Wombats are the world’s biggest burrowing animal, and their tracks are hard to miss.

Fences are no obstacle for the Australian marsupial that can grow as tall as a six-year-old kid – with a temper to match. At up to 32kg and 1.2m in height, wombats are the world’s biggest burrowing animal, and their tracks are hard to miss.

Lucky they’re herbivores, as they don’t take very kindly to intruders. Any predator unfortunate enough to venture into their burrow would encounter this unpleasant experience: suffocation by crushing against the roof of the tunnel by an obstinate wombat.

The unlikely cutie-pies are popular in many Australian zoos, but they really can be moody and don’t take kindly to provocation. A charging wombat is capable of knocking over a fully-grown man. Just imagine a six-year-old, overweight, ill-tempered brat running at you at 40km/h – and no, your kids aren’t that fast (nor that unpleasant).

But don’t let the tall stories, its hairy nose, sharp teeth or moodiness scare you. Seeing a wombat is an awesome experience in the wild – if it’s not, sadly, already road kill – and there’s really nowhere quite like Tasmania’s national parks to see this secretive animals in numbers their natural habitat.

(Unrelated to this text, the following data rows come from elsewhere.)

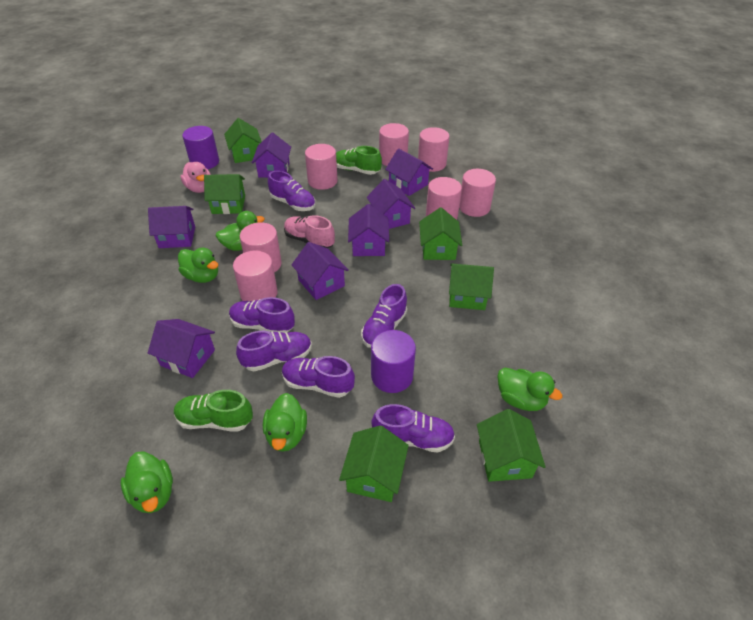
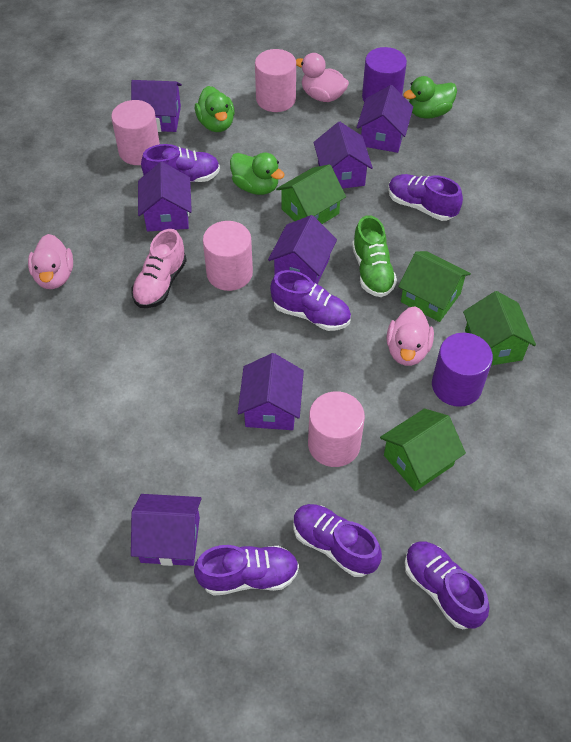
green duck: [121,451,173,513] [178,248,218,283] [216,211,265,251] [263,393,307,452] [497,367,562,411] = 5 -> [195,86,235,132] [230,152,284,195] [403,76,457,119] = 3
green house: [204,174,245,214] [224,118,262,163] [339,425,409,502] [419,207,462,260] [449,264,494,310] [477,409,545,482] = 6 -> [276,164,346,224] [380,408,466,491] [398,251,471,322] [463,291,536,365] = 4
green shoe: [174,390,253,432] [336,146,382,175] = 2 -> [352,215,397,297] = 1
pink cylinder: [233,250,278,301] [240,222,282,273] [305,144,338,190] [379,123,409,166] [418,127,450,172] [426,177,462,220] [459,169,496,217] = 7 -> [111,100,160,165] [203,221,253,291] [255,49,296,112] [308,391,365,467] = 4
pink duck: [181,162,211,193] = 1 -> [28,234,73,289] [296,53,349,102] [386,306,434,366] = 3

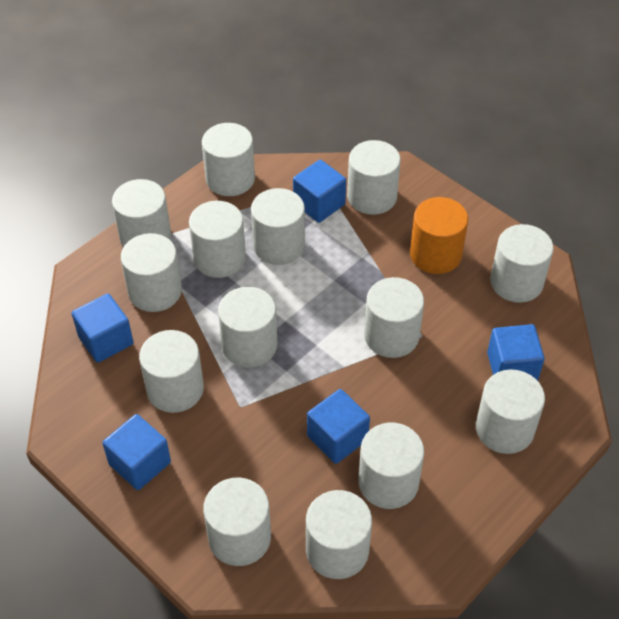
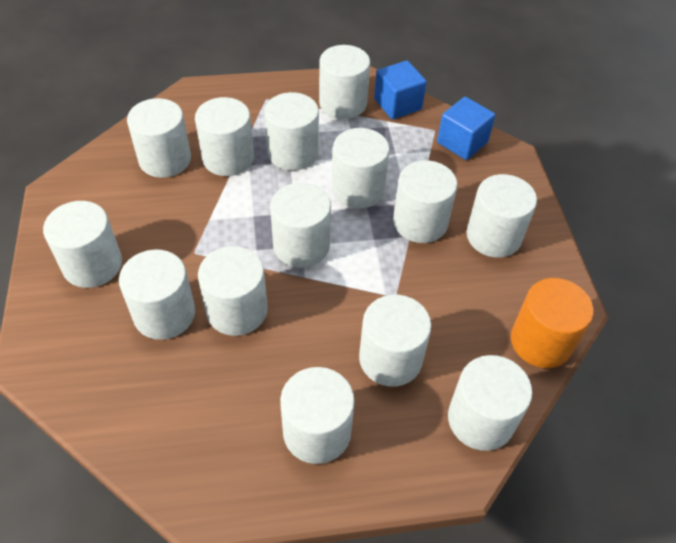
blue cube: [72,293,133,363] [102,414,171,490] [293,160,346,223] [307,389,370,464] [487,324,545,381] = 5 -> [374,61,426,119] [437,97,495,160] = 2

Where // Mountainous and forested areas of Tasmania and the southeast mainland. A great spot is Cradle Mountain or Narawntapu National Park, dubbed the “Serengeti of Tasmania”. 1300 135 513, www.parks.tas.gov.au

Did you know? // A wombat’s closest living relative is the koala bear. As for non-living relatives, several species of giant wombat roamed the Earth during the Pleistocene and were up to 3m long and 2m tall – the largest marsupials that ever lived.